Source text
==*==

# Updated E46 wheel torque values



## nate (Dec 24, 2001)

I had been following the Bentley manual specs of 100 Nm or 72 lb/ft for a while. Discussing this with my service advisor, I pressed him to make sure they torque the lugs properly to 100 Nm. He told me that the proper torque was 120 +/- 10 Nm, I doubted it. But, when I came in, he gave me a sheet printed out fromt he TIS CD, 5/2002 version. It seems as though this is an update, my TIS says 100 Nm. 

Follow accordingly, all except E53, E65, and E66 are 120 +/- 10 Nm; E53, E65, and E66 are 140 +/- 10 Nm

:thumb:


----------



## Mr. The Edge (Dec 19, 2001)

does the sheet specify whether that also applies to the M3?

(assuming yes)


----------



## nate (Dec 24, 2001)

atyclb said:


> *does the sheet specify whether that also applies to the M3? *


it says " ALL, except E53, E65, E66; Measure 120 +/- 10 Nm"

so, yes....


----------



## in_d_haus (Jan 2, 2002)

Whats that in Ft/lbs? My torque wrench doesn't do Newton


----------



## Mr. The Edge (Dec 19, 2001)

89 +/- 7 I believe.


----------



## nate (Dec 24, 2001)

==*==

Given records
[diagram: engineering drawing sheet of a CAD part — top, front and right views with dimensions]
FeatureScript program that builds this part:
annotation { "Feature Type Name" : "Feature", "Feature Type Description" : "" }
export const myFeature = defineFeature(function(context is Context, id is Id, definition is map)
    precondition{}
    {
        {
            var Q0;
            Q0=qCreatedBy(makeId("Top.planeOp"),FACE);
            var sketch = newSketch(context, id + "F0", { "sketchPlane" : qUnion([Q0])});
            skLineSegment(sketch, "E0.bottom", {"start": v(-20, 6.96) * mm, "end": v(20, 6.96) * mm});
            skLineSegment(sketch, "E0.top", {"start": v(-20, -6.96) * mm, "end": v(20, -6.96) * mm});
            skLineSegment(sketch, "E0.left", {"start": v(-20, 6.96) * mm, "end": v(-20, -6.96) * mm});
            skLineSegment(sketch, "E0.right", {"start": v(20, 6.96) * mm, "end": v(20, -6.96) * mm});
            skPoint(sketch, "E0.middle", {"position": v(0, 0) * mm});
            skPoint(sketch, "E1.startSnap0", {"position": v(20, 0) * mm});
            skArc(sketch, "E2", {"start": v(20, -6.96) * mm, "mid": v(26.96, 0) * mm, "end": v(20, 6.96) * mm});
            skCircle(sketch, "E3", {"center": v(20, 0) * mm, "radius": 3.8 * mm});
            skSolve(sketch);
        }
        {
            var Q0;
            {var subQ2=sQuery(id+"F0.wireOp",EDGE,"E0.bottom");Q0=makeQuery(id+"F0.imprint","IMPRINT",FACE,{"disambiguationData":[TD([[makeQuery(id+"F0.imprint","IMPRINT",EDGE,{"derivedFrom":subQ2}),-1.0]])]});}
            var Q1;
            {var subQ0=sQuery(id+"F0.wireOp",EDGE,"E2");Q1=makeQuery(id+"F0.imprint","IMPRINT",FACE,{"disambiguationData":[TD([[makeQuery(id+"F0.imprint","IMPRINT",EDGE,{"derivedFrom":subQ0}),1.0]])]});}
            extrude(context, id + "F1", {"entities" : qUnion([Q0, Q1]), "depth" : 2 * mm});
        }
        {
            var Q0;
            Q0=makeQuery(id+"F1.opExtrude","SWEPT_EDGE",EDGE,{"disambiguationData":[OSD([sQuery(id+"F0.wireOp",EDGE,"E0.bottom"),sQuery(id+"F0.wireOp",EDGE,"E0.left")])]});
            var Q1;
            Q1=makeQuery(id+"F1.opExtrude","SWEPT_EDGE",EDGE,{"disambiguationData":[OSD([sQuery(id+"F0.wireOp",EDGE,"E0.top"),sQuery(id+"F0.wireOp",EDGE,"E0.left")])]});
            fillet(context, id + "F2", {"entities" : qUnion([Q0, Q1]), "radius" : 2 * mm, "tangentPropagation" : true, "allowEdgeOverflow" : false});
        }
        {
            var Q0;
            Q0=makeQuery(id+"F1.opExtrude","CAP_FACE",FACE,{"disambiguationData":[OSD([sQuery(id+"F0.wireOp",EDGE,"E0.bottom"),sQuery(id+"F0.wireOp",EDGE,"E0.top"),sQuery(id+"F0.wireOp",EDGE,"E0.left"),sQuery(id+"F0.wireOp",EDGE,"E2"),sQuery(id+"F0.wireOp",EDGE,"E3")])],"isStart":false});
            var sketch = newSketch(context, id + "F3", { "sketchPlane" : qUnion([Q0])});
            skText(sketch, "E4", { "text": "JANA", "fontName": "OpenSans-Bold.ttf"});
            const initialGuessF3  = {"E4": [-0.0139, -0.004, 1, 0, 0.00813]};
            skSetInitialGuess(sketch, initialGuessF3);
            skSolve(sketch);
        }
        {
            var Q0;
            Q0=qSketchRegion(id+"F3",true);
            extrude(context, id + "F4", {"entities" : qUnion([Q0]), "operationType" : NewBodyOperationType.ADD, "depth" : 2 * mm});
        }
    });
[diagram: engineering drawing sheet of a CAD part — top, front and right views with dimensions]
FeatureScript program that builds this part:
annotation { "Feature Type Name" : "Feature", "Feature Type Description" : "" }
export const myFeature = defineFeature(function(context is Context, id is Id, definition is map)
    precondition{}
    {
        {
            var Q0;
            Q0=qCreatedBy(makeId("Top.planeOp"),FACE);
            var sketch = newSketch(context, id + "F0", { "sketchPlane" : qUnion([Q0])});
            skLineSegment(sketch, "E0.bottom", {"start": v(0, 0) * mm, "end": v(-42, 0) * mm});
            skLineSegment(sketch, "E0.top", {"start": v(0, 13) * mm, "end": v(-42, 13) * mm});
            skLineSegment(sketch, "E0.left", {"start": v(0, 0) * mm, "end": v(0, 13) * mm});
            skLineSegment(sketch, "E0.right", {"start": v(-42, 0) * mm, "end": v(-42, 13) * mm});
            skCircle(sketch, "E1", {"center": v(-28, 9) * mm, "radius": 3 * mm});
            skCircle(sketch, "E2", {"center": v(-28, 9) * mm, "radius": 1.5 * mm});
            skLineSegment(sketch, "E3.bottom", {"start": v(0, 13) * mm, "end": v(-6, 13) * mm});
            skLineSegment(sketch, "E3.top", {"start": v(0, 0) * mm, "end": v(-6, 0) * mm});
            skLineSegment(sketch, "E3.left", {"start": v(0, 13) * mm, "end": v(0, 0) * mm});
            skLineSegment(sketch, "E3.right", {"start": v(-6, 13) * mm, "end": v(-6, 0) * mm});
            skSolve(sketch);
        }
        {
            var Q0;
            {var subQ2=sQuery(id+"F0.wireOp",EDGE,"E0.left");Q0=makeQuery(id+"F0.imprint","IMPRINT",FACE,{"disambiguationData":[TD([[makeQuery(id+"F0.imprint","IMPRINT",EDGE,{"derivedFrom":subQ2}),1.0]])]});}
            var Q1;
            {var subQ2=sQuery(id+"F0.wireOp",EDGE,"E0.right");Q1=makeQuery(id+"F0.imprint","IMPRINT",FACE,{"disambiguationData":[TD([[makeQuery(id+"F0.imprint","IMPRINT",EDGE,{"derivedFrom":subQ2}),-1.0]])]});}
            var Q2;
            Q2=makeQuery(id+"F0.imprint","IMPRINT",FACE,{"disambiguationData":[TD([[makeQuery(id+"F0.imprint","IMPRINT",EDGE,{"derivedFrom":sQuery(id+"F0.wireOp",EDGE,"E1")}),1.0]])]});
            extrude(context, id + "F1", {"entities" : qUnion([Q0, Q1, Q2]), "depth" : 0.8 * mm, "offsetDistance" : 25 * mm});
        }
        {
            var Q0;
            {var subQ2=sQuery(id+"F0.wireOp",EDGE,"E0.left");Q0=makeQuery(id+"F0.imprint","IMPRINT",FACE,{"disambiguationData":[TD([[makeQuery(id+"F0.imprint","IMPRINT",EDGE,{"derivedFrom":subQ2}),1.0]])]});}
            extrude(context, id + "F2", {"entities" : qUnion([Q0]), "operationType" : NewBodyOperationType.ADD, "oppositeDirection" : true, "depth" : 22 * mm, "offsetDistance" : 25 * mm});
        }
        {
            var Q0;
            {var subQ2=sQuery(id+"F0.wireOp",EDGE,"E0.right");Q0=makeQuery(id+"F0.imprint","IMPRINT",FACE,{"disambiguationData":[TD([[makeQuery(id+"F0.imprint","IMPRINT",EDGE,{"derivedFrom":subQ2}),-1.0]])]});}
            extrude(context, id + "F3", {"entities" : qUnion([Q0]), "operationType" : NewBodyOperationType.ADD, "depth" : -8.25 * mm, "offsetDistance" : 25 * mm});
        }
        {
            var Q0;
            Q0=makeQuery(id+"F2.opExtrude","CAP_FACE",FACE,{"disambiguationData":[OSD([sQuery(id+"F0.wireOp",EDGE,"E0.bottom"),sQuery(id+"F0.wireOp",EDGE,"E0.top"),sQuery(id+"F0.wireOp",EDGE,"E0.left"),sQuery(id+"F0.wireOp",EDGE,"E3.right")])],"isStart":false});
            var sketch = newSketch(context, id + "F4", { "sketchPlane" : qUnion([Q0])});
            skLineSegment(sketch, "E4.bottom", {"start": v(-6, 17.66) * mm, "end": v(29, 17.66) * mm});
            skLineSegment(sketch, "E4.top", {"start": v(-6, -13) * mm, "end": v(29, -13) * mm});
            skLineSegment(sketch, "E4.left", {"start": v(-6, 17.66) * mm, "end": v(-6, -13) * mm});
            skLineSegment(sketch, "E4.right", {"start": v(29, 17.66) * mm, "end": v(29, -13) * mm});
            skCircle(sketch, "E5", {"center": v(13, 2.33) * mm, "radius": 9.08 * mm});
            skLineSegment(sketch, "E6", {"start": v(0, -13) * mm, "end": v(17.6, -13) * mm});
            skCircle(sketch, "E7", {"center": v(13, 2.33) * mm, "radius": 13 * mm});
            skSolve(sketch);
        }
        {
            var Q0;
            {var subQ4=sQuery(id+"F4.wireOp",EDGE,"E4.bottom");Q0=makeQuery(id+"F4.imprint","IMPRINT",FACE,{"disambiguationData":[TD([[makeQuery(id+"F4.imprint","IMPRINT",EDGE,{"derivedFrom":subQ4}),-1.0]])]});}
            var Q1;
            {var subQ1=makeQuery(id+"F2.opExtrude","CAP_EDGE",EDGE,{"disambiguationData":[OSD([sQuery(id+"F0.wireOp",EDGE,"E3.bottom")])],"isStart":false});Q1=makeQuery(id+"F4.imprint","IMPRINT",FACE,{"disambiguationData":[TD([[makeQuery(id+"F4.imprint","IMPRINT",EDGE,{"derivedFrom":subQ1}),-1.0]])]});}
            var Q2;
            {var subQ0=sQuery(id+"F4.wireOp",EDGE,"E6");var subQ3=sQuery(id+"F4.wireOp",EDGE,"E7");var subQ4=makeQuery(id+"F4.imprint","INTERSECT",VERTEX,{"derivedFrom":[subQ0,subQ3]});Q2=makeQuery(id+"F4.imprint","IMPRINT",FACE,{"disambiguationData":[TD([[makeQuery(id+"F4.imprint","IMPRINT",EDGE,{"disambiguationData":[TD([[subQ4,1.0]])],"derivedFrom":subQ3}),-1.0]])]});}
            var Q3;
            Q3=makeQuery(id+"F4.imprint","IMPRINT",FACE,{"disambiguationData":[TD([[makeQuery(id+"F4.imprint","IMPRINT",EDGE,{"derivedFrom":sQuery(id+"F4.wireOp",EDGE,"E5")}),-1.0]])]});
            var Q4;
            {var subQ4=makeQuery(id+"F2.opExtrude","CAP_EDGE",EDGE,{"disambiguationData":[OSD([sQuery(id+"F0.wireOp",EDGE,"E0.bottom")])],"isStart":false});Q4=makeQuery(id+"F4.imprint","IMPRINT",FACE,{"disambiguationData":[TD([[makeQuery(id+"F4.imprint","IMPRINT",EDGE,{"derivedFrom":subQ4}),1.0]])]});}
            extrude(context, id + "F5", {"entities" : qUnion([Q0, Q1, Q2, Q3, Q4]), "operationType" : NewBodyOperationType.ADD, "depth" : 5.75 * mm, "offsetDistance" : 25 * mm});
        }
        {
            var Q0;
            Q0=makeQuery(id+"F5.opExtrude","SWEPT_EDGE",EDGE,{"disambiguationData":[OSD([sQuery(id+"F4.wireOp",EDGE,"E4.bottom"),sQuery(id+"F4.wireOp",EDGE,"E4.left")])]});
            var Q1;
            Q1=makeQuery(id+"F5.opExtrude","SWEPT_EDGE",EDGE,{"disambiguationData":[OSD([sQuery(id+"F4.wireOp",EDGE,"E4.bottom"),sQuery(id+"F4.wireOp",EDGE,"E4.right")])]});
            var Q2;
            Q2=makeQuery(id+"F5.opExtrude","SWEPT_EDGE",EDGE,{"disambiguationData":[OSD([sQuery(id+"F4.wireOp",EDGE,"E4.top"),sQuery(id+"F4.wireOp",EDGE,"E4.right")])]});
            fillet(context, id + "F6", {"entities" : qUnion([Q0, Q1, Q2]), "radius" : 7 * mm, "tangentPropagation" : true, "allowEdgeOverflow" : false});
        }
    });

==*==

What to work on
1. In the wheel torque thread, rewrite the paragraph beginning "I had been following the Bentley manual specs" as a short bulleted list that keeps its main facts.
2. Reproduce the stretch of the wheel torque thread from "# Updated E46" through "says 100 Nm.", unchanged.
3. Carry the wheel torque thread on from the point where it stops.
The material is not needed for any of this.

The replies
1.
- The poster had been using the Bentley manual spec of 100 Nm (72 lb/ft).
- The poster pressed the service advisor to make sure the lugs were torqued to 100 Nm.
- The advisor said the proper torque was 120 +/- 10 Nm, which the poster doubted.
- The advisor then gave the poster a sheet printed from the TIS CD, 5/2002 version.
- This seems to be an update, since the poster's own TIS says 100 Nm.

2.
# Updated E46 wheel torque values



## nate (Dec 24, 2001)

I had been following the Bentley manual specs of 100 Nm or 72 lb/ft for a while. Discussing this with my service advisor, I pressed him to make sure they torque the lugs properly to 100 Nm. He told me that the proper torque was 120 +/- 10 Nm, I doubted it. But, when I came in, he gave me a sheet printed out fromt he TIS CD, 5/2002 version. It seems as though this is an update, my TIS says 100 Nm.

3.
in_d_haus said:


> *Whats that in Ft/lbs? My torque wrench doesn't do Newton  *


My advisor said 87 ft/lbs (or was it 89), which is what my wrench said around 120 Nm...


----------



## Mr. The Edge (Dec 19, 2001)

Actually doing the math, if 100 Nm=72 ft-lbs, then 120 Nm should equal 86.4 ft-lbs, assuming 10Nm=7.2 ft-lbs


----------



## nate (Dec 24, 2001)

atyclb said:


> *Actually doing the math, if 100 Nm=72 ft-lbs, then 120 Nm should equal 86.4 ft-lbs, assuming 10Nm=7.2 ft-lbs *


so, he was right. ~87 ft/lbs

That is what I though he said...


----------



## in_d_haus (Jan 2, 2002)

Wow... 90 (or so)


----------



## nate (Dec 24, 2001)

In case you don't believe me, here is the printout that I was given...


----------



## Alex Baumann (Dec 19, 2001)

So, what did change that they also changed the wheel torques ?


----------



## nate (Dec 24, 2001)

Alex Baumann said:


> *So, what did change that they also changed the wheel torques ? *


Maybe there were reports of wheels falling off :dunno:


----------



## Alex Baumann (Dec 19, 2001)

nate328Ci said:


> *
> 
> Maybe there were reports of wheels falling off :dunno: *


And they have realized that after four years ?  I think it's right about time to knock some heads over in Munich.


----------



## nate (Dec 24, 2001)

Alex Baumann said:


> *
> 
> And they have realized that after four years ?  I think it's right about time to knock some heads over in Munich. *


I've never heard of that happening, but this is the new TIS :dunno:


----------



## Alex Baumann (Dec 19, 2001)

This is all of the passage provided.